Francis Fukuyama, in a preview article on his book, The Great Disruption: Human Nature and the Reconstitution of Social Order [Profile Books, 1999], develops a parallel theme—the indispensable role of religion in building or restoring enduring trust in our social relationships. He sees people grudgingly returning to religion, not necessarily because they believe in revealed doctrines, but "precisely because the absence of community and the transience of social ties in the secular world make them hungry for ritual and cultural tradition. They will help the poor or their neighbors not necessarily because doctrine tells them they must but rather because they want to serve their communities and find that faith-based organizations are the most effective means of doing so."[Atlantic Monthly, May 1999, p. 80].

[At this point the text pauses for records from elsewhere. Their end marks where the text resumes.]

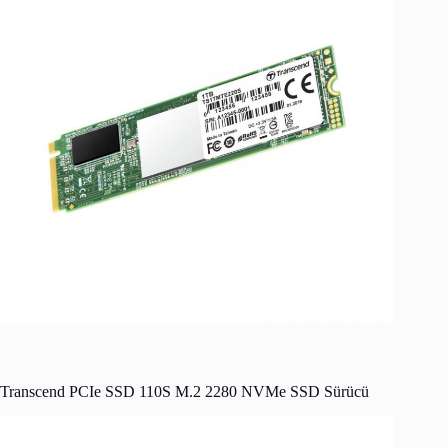
Transcend PCIe SSD 110S M.2 2280 NVMe SSD Sürücü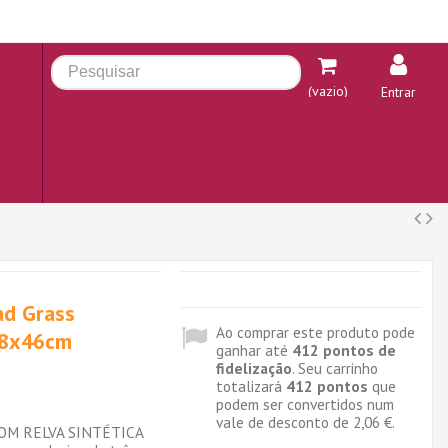
(vazio)
Entrar
ad Grass
Ao comprar este produto pode
58x46cm
ganhar até
412
pontos de
fidelização
. Seu carrinho
totalizará
412
pontos
que
podem ser convertidos num
vale de desconto de
2,06 €
.
OM RELVA SINTÉTICA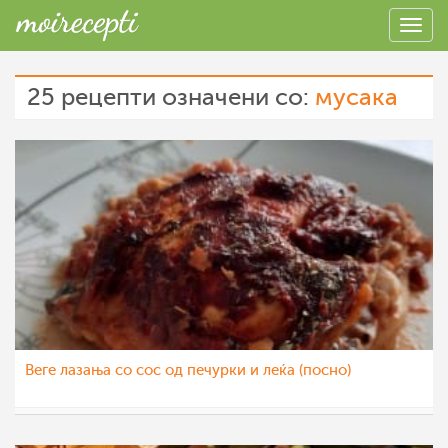
25 рецепти означени со:
мусака
Веге лазања со сос од печурки и леќа (посно)
p_janeva
16 фев 2023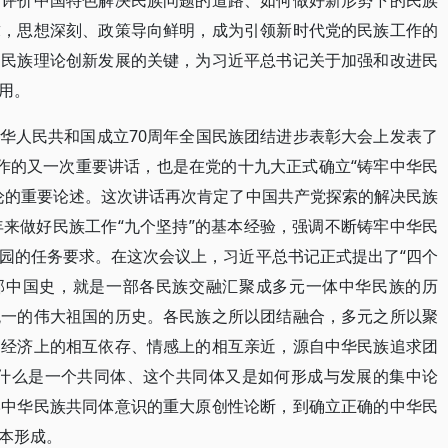
何评价中国特色解决民族问题的道路、如何做好新形势下的民族
求，思想深刻、政策导向鲜明，成为引领新时代党的民族工作的
的民族理论创新发展的关键，为习近平总书记关于加强和改进民
用。
在中华人民共和国成立70周年全国民族团结进步表彰大会上发表了
作的又一次重要讲话，也是在党的十九大正式确立“铸牢中华民
论的重要论述。这次讲话再次肯定了中国共产党探索的解决民族
年来做好民族工作“九个坚持”的基本经验，强调不断铸牢中华民
园的任务要求。在这次会议上，习近平总书记正式提出了“四个
一部中国史，就是一部各民族交融汇聚成多元一体中华民族的历
统一的伟大祖国的历史。各民族之所以团结融合，多元之所以聚
、经济上的相互依存、情感上的相互亲近，源自中华民族追求团
为什么是一个共同体、这个共同体又是如何形成与发展的集中论
牢中华民族共同体意识的重大原创性论断，到确立正确的中华民
本形成。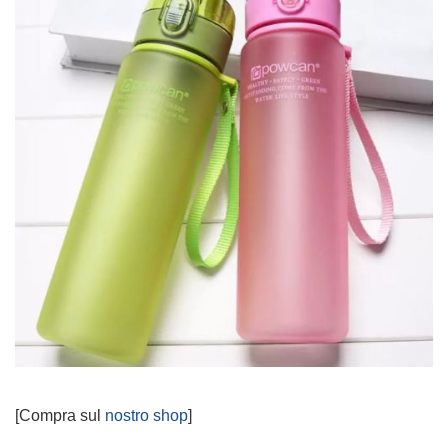
[Compra sul
nostro shop
]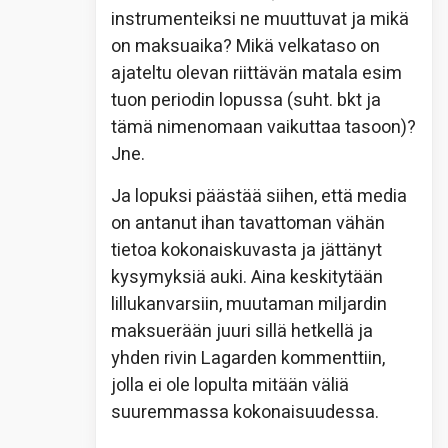
instrumenteiksi ne muuttuvat ja mikä
on maksuaika? Mikä velkataso on
ajateltu olevan riittävän matala esim
tuon periodin lopussa (suht. bkt ja
tämä nimenomaan vaikuttaa tasoon)?
Jne.
Ja lopuksi päästää siihen, että media
on antanut ihan tavattoman vähän
tietoa kokonaiskuvasta ja jättänyt
kysymyksiä auki. Aina keskitytään
lillukanvarsiin, muutaman miljardin
maksuerään juuri sillä hetkellä ja
yhden rivin Lagarden kommenttiin,
jolla ei ole lopulta mitään väliä
suuremmassa kokonaisuudessa.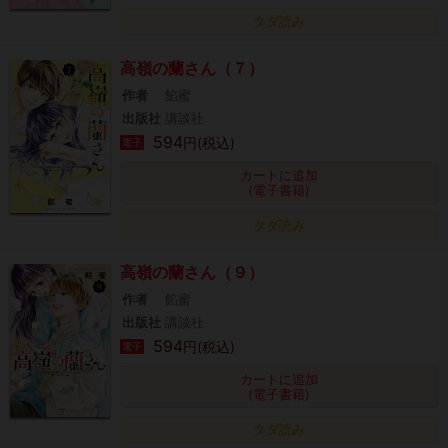
タダ読み
高嶺の蘭さん（７）
作者
餡蜜
出版社
講談社
594
円(税込)
電子
カートに追加
(電子書籍)
タダ読み
高嶺の蘭さん（９）
作者
餡蜜
出版社
講談社
594
円(税込)
電子
カートに追加
(電子書籍)
タダ読み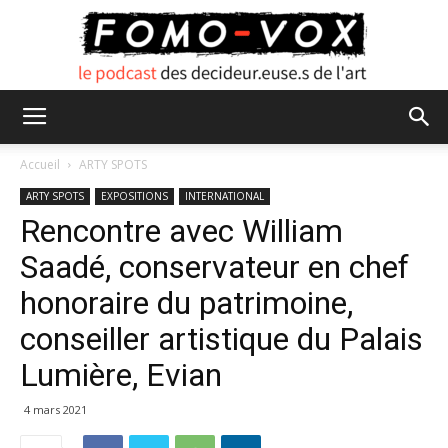
FOMO
Accueil
ARTY SPOTS
ARTY SPOTS
EXPOSITIONS
INTERNATIONAL
Rencontre avec William
VOX
Saadé, conservateur en chef
honoraire du patrimoine,
conseiller artistique du Palais
Lumière, Evian
4 mars 2021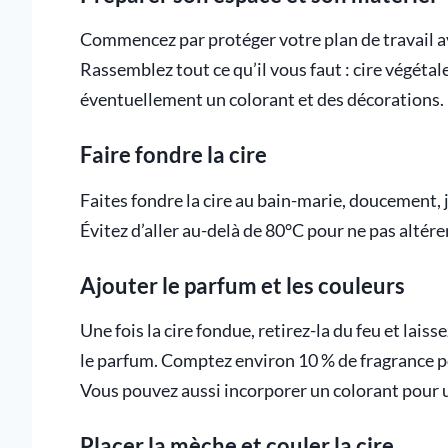
Commencez par protéger votre plan de travail 
Rassemblez tout ce qu’il vous faut : cire végétal
éventuellement un colorant et des décorations.
Faire fondre la cire
Faites fondre la cire au bain-marie, doucement,
Évitez d’aller au-delà de 80°C pour ne pas altére
Ajouter le parfum et les couleurs
Une fois la cire fondue, retirez-la du feu et lais
le parfum. Comptez environ 10 % de fragrance
Vous pouvez aussi incorporer un colorant pour 
Placer la mèche et couler la cire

I expect that even if Fukuyama's basic insight is correct, he, and other secular thinkers who think like him, will soon discover that religious belief and genuine religious institutions will not easily lend themselves to being simply a delivery system for the needed virtues to prop up a secular world; they will insist that their own transcendent vision and intimate knowledge of local cultural and religious values and traditions be allowed to substantially influence both the shape and dynamic of the new "reconstituted social order."

There is something more important for the process of development than organizing people, especially poor people, to match Western-designed projects, theories and mindsets. It is their own cultural and religious values and virtues that can, with respect and patience, be engaged to discover multiple ways of fostering local sustainable development. Development need not be dominated by the global competitive free market and its tendency to try to start from a tabula rasa in poor countries, or with the simplest assumption that there is already in place a suitable civil society to undergird its own modern efforts. This is what Western economists did, futilely, in Russia some years ago and, unfortunately, continue to do in many poor countries round the world, with disastrous results for the local people.

In our present turmoil over the future of a globalized economy, many people believe that fear is the only motive strong enough to bring about the radical changes needed for building a sustainable human global community. Fear seems to be the message behind economist Barbara Ward's haunting dictum: "We must love each other or we will die." But looked at more closely, her comment contains an even more fundamental point. It is not just fear of death or annihilation that will move us. Fear does not provide answers. To confront bravely both the external and internal crises of our modern world, to wrestle out answers on other perspectives and worldviews, to take the hand of the infinite, we must have harmonious relations among ourselves. We must love! We must build community with others! So, in the process of global development, there is a central role for religions and spiritualities—however grudgingly accepted—in teaching people, by word and example, how to love, how to foster social imagination and how to revitalize the material focus of globalization; in other words, how to build up solidarity and democratic order among all peoples, including the poor. This is, after all, the goal of Catholic social teaching, as well as of similar social teaching found in other world religions.

And so, in conclusion, I believe that, in this quick overview of globalization and its fallout, I have discovered a very hopeful, unexpected and significant role for NGOs, including faith-based NGOs, in exploiting the positive potential and defying the negative potential of the forces of globalization in working towards a more just and human sustainable global community.